Huntsman’s chances of running for the US Republican presidential nomination appeared to increase early this week when a group advocating his candidacy launched a fundraising effort.
Besides Huntsman’s Chinese name (喬恩·亨茨曼), searches for the words “Egypt,” “jasmine,” “jasmine revolution” and “Hillary Clinton” prompted a message saying the results could not be found on the microblogs of Chinese Internet portal Sina.com.
Authorities are particularly worried that people who use online microblogs — 125 million and growing — could use them to mobilize.
However, search results for Huntsman and Clinton could still be found on less popular Internet chatroom Tianya.cn and another Chinese microblogging site run by Sohu.com.

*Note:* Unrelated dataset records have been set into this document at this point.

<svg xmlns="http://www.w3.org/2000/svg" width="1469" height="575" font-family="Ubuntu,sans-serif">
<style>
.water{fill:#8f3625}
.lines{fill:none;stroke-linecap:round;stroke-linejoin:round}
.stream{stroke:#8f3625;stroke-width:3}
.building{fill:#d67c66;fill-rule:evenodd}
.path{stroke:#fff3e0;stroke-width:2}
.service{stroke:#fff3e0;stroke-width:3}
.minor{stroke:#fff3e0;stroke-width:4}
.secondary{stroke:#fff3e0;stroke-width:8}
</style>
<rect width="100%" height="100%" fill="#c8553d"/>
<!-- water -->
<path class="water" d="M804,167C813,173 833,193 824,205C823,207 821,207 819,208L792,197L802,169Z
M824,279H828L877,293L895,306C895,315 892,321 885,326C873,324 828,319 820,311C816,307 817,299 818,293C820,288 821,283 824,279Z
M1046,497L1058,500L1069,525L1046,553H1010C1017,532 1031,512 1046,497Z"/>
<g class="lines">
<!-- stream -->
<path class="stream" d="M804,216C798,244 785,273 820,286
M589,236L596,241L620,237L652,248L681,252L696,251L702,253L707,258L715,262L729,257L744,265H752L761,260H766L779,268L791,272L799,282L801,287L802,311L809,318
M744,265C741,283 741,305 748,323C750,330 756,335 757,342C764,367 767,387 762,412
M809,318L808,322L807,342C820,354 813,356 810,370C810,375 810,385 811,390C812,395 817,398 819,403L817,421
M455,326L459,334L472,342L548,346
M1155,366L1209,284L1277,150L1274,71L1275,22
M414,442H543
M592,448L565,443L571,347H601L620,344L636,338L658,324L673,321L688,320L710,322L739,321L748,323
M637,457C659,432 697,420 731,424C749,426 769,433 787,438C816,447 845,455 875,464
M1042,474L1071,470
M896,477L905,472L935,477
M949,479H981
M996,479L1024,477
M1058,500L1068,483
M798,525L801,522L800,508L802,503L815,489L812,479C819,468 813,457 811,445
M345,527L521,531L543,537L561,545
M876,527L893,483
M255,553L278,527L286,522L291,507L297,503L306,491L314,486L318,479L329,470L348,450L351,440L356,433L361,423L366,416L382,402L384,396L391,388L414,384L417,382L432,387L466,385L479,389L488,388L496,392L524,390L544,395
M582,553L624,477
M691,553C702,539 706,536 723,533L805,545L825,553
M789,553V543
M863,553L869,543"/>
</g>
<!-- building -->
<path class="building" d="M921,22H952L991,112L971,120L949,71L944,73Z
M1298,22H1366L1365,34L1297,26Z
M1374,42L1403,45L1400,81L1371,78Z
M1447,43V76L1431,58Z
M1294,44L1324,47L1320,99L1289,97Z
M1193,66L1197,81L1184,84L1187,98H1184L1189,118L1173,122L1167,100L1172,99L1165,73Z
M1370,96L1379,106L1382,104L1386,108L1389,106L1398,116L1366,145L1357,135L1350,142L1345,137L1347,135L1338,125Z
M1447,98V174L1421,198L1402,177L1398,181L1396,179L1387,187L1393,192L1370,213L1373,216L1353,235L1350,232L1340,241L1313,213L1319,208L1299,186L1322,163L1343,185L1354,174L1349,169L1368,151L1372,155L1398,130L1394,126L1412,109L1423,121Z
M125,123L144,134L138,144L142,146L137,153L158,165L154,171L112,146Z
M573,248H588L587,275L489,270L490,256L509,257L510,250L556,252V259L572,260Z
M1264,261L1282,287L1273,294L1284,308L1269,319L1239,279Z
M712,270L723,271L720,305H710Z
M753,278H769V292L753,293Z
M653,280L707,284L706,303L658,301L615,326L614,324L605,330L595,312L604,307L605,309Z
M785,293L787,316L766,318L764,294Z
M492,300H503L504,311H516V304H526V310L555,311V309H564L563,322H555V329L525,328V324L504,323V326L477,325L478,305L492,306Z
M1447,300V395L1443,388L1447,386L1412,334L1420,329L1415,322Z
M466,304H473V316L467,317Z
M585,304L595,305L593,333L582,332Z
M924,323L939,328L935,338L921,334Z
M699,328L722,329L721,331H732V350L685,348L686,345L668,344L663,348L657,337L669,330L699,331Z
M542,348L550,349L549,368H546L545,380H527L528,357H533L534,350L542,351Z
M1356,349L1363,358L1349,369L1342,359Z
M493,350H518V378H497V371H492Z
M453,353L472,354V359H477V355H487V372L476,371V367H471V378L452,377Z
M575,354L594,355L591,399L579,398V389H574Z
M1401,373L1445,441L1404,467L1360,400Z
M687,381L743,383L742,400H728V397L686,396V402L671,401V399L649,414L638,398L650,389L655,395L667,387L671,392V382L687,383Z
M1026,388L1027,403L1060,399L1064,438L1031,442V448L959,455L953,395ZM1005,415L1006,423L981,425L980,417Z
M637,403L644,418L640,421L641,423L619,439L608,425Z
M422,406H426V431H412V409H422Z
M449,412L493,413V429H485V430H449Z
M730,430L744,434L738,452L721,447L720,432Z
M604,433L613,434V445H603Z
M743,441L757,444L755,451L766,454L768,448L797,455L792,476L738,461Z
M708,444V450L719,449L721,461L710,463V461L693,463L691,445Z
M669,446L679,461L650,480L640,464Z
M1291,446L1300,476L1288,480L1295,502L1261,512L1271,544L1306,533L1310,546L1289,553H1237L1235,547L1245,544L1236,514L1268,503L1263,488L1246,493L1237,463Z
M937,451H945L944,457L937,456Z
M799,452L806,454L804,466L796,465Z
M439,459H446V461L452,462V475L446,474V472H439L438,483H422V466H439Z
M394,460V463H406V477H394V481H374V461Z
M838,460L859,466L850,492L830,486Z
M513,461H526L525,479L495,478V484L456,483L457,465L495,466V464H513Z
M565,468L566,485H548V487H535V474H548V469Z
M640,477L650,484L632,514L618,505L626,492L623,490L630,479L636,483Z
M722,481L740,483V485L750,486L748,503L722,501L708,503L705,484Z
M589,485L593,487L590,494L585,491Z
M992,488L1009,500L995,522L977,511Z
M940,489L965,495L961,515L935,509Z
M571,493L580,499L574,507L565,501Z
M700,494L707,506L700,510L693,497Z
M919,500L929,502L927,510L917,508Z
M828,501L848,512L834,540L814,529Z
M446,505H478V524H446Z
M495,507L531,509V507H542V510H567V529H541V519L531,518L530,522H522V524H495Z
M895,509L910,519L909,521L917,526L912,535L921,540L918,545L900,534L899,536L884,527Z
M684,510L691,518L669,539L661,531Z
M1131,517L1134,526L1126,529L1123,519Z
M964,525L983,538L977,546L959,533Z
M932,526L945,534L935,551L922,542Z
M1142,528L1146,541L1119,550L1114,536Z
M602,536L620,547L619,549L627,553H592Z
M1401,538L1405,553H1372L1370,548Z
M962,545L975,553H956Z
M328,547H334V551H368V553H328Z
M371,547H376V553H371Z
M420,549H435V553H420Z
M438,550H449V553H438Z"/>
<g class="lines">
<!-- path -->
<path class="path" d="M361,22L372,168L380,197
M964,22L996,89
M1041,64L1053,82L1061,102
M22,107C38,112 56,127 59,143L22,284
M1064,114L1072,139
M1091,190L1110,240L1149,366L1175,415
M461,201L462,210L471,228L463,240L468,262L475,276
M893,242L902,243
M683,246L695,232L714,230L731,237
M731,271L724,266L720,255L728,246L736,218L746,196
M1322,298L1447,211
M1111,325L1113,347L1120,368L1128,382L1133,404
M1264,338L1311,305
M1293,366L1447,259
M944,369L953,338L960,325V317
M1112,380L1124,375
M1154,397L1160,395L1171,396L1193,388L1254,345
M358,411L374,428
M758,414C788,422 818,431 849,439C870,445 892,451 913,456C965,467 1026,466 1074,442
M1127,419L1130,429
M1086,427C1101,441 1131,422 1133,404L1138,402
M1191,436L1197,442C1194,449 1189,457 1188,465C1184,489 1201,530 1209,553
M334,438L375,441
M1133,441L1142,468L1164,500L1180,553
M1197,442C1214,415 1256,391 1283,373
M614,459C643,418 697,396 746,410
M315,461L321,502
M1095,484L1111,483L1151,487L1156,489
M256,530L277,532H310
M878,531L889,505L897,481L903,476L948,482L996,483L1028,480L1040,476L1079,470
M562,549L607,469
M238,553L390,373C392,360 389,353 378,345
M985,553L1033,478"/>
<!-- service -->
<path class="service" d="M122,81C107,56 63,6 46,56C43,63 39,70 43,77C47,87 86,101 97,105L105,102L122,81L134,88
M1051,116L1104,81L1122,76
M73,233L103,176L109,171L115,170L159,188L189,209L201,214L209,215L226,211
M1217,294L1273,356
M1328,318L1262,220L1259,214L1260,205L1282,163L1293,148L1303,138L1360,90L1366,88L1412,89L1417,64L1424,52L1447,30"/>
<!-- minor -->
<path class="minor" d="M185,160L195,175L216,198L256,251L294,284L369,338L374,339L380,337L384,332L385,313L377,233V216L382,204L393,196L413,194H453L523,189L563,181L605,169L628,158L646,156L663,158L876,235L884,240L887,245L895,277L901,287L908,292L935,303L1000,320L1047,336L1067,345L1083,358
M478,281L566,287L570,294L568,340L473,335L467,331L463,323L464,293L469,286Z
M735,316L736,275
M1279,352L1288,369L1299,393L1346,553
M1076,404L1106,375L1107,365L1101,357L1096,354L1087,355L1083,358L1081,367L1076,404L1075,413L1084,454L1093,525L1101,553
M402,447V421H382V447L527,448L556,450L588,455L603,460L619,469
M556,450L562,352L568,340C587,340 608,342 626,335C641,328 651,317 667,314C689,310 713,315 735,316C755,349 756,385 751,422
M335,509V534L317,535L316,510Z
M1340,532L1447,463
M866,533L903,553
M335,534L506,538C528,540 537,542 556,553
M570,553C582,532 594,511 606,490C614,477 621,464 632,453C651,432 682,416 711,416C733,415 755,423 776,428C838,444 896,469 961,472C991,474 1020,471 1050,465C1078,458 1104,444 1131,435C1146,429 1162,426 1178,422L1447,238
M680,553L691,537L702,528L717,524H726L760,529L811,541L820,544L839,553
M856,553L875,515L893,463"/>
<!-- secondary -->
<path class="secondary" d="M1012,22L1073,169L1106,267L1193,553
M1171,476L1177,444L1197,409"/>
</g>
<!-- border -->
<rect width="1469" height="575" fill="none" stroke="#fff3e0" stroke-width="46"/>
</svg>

The Chinese microblog feed of Huntsman on Tencent Holdings’ QQ, another Chinese Twitter-like Web site, was still accessible.
Last week, China’s Internet censors deleted US embassy posts promoting Secretary of State Hillary Rodham Clinton’s speech on Internet freedom from microblogs.
It is unclear whether their removal was ordered by the government or censored by the company that hosts the microblogs, Sina.com, which cooperates with the government under Chinese law to scrub content that is deemed illegal.
Twitter itself is blocked in China, along with Facebook and other Web sites popular abroad.
Chinese state media has limited coverage of the unrest in Egypt.
Access to the professional networking site LinkedIn was disrupted in China on Thursday, following online calls on other sites for more gatherings every weekend in China.